The provision of 139 parking spaces at a ratio of 1.35 spaces per unit seems excessive and a poor use of space. There is real local concern about the impact of building down to create three floors of basement (expanding from the existing one floor of basement) with the impact on the water table and the risk of local flooding. Local residents want assurances that this point has been fully examined.
There does not seem to be a clear plan to generate local employment in the construction phase and future management of commercial opportunities in the building. Also it should be noted that the floated Section 106 contribution of funding towards public realm improvements on Queensway, while significant and welcome, would also significantly benefit the developers’ own property values, a point to be strongly considered when agreeing an appropriate level of contribution.

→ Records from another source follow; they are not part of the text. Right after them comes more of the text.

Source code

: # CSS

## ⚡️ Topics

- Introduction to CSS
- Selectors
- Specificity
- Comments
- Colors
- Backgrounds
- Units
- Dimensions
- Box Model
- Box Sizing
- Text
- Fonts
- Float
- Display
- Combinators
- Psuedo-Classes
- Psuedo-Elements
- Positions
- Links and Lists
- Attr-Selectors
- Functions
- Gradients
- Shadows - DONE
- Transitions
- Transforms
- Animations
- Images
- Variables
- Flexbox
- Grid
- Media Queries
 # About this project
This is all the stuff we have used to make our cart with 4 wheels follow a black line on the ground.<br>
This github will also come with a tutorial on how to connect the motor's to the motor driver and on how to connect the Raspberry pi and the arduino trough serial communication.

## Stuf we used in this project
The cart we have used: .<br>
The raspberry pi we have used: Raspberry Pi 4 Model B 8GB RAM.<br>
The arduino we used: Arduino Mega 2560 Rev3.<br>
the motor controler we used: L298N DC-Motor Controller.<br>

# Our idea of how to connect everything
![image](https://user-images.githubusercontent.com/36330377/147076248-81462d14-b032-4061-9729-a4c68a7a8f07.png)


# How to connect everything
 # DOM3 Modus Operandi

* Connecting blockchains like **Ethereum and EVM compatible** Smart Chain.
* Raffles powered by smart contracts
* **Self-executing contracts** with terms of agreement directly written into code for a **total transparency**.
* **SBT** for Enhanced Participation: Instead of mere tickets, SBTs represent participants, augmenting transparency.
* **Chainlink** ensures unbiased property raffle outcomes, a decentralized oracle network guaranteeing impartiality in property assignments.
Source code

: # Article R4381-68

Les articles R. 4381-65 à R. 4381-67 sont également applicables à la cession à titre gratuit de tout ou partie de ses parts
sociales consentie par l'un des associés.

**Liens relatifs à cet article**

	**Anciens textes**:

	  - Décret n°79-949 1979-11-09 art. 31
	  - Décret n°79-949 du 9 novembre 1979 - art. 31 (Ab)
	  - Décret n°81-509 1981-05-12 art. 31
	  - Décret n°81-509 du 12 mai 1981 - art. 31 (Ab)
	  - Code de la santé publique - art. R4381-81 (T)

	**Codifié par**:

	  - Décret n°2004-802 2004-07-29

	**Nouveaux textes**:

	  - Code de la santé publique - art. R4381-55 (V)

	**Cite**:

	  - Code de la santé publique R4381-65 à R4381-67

Given these outstanding concerns and the strength of local feeling I strongly urge the council to look at delaying the committee meeting from its provisional date of 29th March to enable further discussions with the residents and more work to take place to improve the scheme.’
Cllr Guthrie Mckie also objected saying:
‘This is a major redevelopment for the area and its outcome will impact on both the local and wider community in Westminster. There is no provision for affordable housing. The application states that there will be 103 housing units. This would calculate at 30 affordable units within the local planning regulations. The application also intends to build a small hotel in the new development. This, too, should be taken into account when calculating affordable housing. There is room for on-site affordable housing, particularly as it intends to make Redan Place a residential area.’